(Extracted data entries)
---+---
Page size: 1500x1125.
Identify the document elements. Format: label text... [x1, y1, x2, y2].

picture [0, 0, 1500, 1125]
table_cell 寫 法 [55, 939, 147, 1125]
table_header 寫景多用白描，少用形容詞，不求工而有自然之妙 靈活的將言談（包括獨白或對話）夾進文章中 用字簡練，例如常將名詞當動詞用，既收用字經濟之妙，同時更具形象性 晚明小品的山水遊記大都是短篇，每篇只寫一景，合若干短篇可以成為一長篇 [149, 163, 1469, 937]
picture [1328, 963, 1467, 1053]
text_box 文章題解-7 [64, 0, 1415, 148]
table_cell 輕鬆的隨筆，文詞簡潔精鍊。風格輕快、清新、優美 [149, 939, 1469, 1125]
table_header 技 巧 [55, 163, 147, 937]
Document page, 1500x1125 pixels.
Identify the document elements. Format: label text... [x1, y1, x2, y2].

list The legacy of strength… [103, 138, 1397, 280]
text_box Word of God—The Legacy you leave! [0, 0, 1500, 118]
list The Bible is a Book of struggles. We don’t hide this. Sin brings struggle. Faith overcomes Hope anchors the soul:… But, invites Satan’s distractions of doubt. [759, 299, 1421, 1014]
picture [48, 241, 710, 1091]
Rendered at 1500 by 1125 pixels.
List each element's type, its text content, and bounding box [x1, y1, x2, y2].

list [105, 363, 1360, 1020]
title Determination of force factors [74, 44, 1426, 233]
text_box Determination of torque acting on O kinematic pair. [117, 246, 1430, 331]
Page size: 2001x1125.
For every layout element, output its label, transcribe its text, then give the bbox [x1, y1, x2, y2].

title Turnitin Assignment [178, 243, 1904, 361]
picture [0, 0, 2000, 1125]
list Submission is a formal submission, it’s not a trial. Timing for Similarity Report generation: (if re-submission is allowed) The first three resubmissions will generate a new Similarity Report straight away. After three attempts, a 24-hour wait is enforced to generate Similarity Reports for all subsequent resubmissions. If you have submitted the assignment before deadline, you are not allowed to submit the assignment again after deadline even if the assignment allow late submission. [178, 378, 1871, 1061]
---+---
Work to complete:
Filter these records, keeping every line where the word "pixels" occurs.

Response:
Document page, 1500x1125 pixels.
Rendered at 1500 by 1125 pixels.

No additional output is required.